I am having trouble with the kindle set up and am currently waiting on a response from Amazon.

I am so excited. I discovered that anyone can publish their blog to Kindle very easily. I probably shouldn’t advertise this fact now that I will have competition- but I’m too excited to care. I’m going through a rough patch now and any good news is great news for me. Deep down, I am an author at heart. I may not have a best-selling novel as I had planned since I was little, but my words are my soul. I can write a thousand times better than I speak.
Here I am, a blogger. Is a blogger a writer? Is a blogger an author? I don’t think that is for me to answer. I have won minor awards and even have been paid from contests, but does that make me an author. In a digital age, I believe the definition will ultimately change. According to Merriam-Webster online an author is one that originates or creates OR the writer of a literary work (as a book). Ok, I’m an author. A broke author. Thanks to my chef/husband I’m not starving.

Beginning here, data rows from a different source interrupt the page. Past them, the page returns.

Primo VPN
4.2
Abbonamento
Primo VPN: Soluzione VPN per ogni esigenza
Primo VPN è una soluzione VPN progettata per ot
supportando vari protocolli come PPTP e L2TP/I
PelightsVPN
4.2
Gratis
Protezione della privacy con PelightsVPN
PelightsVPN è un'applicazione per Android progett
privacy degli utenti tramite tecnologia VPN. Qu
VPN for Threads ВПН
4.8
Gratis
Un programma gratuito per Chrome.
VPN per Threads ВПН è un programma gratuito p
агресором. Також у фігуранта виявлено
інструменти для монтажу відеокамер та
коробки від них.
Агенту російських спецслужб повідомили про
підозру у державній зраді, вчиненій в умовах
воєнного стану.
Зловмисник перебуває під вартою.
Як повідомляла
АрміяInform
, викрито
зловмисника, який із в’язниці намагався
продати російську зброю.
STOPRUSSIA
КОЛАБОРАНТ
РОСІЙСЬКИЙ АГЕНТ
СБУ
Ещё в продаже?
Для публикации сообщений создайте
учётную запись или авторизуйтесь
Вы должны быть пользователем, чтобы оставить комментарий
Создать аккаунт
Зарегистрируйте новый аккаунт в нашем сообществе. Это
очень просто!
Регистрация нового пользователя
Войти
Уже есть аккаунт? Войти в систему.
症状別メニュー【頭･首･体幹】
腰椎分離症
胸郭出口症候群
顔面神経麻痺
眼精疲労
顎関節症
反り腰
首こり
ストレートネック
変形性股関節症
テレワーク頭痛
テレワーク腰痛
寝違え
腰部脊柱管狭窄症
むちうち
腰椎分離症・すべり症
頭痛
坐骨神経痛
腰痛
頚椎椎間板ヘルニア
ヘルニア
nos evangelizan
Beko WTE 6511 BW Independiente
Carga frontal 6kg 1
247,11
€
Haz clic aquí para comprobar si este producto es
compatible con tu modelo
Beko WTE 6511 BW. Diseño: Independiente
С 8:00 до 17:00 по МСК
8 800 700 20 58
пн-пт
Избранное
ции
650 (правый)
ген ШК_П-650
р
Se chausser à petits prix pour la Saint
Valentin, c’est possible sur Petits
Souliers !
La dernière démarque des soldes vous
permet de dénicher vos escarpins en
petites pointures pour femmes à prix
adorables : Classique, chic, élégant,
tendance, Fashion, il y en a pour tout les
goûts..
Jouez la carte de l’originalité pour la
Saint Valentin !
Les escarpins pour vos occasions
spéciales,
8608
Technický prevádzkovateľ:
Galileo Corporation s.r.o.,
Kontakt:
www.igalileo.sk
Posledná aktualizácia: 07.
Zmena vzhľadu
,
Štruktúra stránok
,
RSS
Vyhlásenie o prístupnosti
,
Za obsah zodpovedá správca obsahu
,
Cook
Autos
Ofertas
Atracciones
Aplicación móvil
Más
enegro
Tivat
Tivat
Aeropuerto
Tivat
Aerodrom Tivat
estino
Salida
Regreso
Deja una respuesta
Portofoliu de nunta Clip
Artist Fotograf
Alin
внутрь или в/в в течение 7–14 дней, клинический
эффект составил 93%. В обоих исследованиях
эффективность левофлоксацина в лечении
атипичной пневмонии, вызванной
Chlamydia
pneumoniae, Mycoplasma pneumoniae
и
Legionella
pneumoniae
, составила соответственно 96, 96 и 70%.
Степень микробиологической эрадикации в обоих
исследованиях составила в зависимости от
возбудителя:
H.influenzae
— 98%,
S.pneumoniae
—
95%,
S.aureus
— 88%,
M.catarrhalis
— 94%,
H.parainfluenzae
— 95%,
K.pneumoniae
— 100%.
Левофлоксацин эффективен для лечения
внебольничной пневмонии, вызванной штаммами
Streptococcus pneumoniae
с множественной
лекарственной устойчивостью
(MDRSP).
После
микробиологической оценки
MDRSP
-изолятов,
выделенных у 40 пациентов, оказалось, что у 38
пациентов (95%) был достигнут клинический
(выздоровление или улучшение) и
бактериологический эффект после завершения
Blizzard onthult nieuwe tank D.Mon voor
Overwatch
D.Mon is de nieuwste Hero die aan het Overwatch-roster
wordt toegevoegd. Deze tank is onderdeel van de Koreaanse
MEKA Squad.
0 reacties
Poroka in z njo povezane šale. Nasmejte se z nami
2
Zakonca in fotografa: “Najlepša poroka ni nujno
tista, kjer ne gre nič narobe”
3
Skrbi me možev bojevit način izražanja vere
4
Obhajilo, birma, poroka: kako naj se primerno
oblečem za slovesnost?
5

I already subscribe to two blogs on my original kindle and am not sure if they will let me subscribe to my own free. I love regular old-fashioned paper books and my walk in closet is filled with books instead of clothing. What I love about the Kindle is that I can get things that I don’t want to wait for. With my piteous salary I cannot afford to spend $25 on a book. I can’t really afford $10. I use the library and farmer’s markets to keep me supplied. My mother gave me a gift card to Amazon.com for Christmas and I read all four twilight novels in under two weeks. I can read blogs, magazines, newspapers, and samples. Did I mention I love samples? What a fantastic idea? It’s like sitting in a book store flipping through the first chapter except I’m in the car, or on my lunch break and I get to read a few pages or even chapters for FREE. I love FREE.
In the meantime, I’m working on the novel my mother originally downloaded, Family Tree by Barbara Delinsky. I love that it incorporates knitting into it. I’m a few chapters in and I like it. It’s beginning to captivate me finally. I recommend to go beyond the sample for this book. The first few pages did not grab me but now I’m getting into it.
It’s time for bed. Happy writing, reading, knitting and imagining!